Images de couverture : (crédit NASA)

  • Lune : le terrain fortement cratérisé de la limite est du bassin pôle Sud-Aitken est visible avec le terminateur ombragé (la limite entre le jour et la nuit lunaires) en haut de l’image. Le bassin Pôle Sud-Aitken est le plus grand et le plus ancien bassin de la Lune, offrant un aperçu d’une histoire géologique ancienne construite sur des milliards d’années.
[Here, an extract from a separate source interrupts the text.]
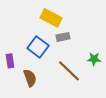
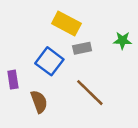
green star: (94, 59) -> (122, 40), moved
  • Lever de Terre à 22h41 UTC le 6 avril 2026, lors du survol de la Lune par l’équipage d’Artemis II. Une Terre d’un bleu discret avec des nuages blancs brillants se trouve derrière la surface lunaire cratérisée. La partie sombre de la Terre connaît la nuit. Du côté diurne de la Terre, des nuages tourbillonnants sont visibles au-dessus de la région Australie et Océanie. Au premier plan, le cratère Ohm présente des bords en terrasses et un sol plat interrompu par des pics centraux. Les pics centraux se forment dans des cratères complexes lorsque la surface lunaire, liquéfiée à l’impact, éclabousse vers le haut lors de la formation du cratère.
  • Eclipse solaire : Prise vers la fin du survol lunaire d’Artemis II le 6 avril, cette image montre le Soleil commençant à apparaître derrière la Lune alors que l’éclipse sort de la totalité. Seule une partie de la Lune est visible dans le cadre, son bord incurvé révélant un éclat brillant de lumière solaire revenant après près d’une heure d’obscurité. Dans les derniers instants de l’éclipse observée par l’équipage, la lumière réémergente crée un contraste frappant avec la silhouette de la Lune et révèle une topographie lunaire habituellement non visible le long du limbe lunaire.